GIVEN PASSAGE —
BEGIN

Assignment 2

Paritosh Mittal (paritosm)

1.1 Fitting a Voxel Grid


Ground Truth Target	Fit Voxel Grid

1.2 Fitting Point Cloud


Ground Truth Target	Fit Point Cloud

1.3 Fitting Mesh


Ground Truth Target	Fit Mesh

2.1 Image to Voxel Grid




Single View Image	GT	Reconstructed Voxel

2.2 Image to Point Cloud




Single View Image	GT Point Cloud	Reconstructed Point Cloud

2.3 Image to Mesh




Single View Image	GT Mesh	Reconstructed Mesh

2.4 Quantitative comparisions

3D Representation	Voxels 32**3	Point Cloud	Mesh
Avg F1@0.05 Score	83.4	96.3	96.0

The above numbers are computed using 5K points. Intuitively, the above numbers make sense.

The numbers are low for Voxels, this is mainly because Voxel prediction is an expensive task and most generation do not capture shape features very well. For example, multiple reconstructions had missing legs (this structures) and design of chair backs were also not completely captured. Voxels prediction networks need to predict empty and occupied (inside object) regions as well.

For Meshes, the number is high as mesh deformations are dense and hence can represent shapes faithfully. However still, the deformations cannot incorporate holes and are observed to be pointy. Since meshes deal with relatively less input dimensions and model volumes better, thier F1 score is higher.

END

EXERCISE MATERIAL —
BEGIN

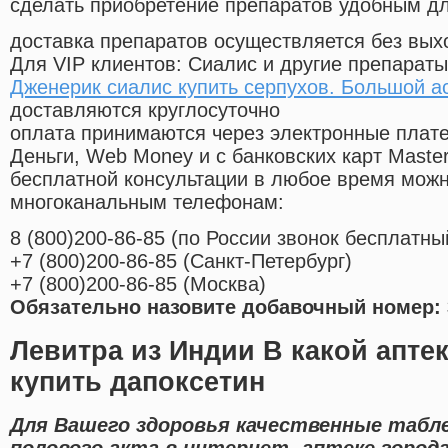
сделать приобретение препаратов удобным д
доставка препаратов осуществляется без вых
Для VIP клиентов: Сиалис и другие препараты
Дженерик сиалис купить серпухов. Большой а
доставляются круглосуточно
оплата принимаются через электронные плат
Деньги, Web Money и с банковских карт Master
бесплатной консультации в любое время мож
многоканальным телефонам:
8
(800
)200-86-85
(
по России звонок бесплатны
+7
(800
)200-86-85
(
Санкт-Петербург)
+7
(800
)200-86-85
(
Москва)
Обязательно назовите добавочный номер: 
Левитра из Индии В какой апт
купить дапоксетин
Для Вашего здоровья качественные табл
полового акта в интернет- аптеке города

END

PROBLEMS TO SOLVE —
1. Repeat everything in the assignment write-up from "2.4 Quantitative comparisions" down to "numbers make sense.", word for word.
2. Please duplicate the listing above line for line, including all of its lines but leaving out the pictures.
The assignment write-up and the listing are unrelated to each other.

OUTPUTS IN ORDER —
1.
2.4 Quantitative comparisions

3D Representation	Voxels 32**3	Point Cloud	Mesh
Avg F1@0.05 Score	83.4	96.3	96.0

The above numbers are computed using 5K points. Intuitively, the above numbers make sense.

2.
сделать приобретение препаратов удобным д
доставка препаратов осуществляется без вых
Для VIP клиентов: Сиалис и другие препараты
Дженерик сиалис купить серпухов. Большой а
доставляются круглосуточно
оплата принимаются через электронные плат
Деньги, Web Money и с банковских карт Master
бесплатной консультации в любое время мож
многоканальным телефонам:
8
(800
)200-86-85
(
по России звонок бесплатны
+7
(800
)200-86-85
(
Санкт-Петербург)
+7
(800
)200-86-85
(
Москва)
Обязательно назовите добавочный номер: 
Левитра из Индии В какой апт
купить дапоксетин
Для Вашего здоровья качественные табл
полового акта в интернет- аптеке города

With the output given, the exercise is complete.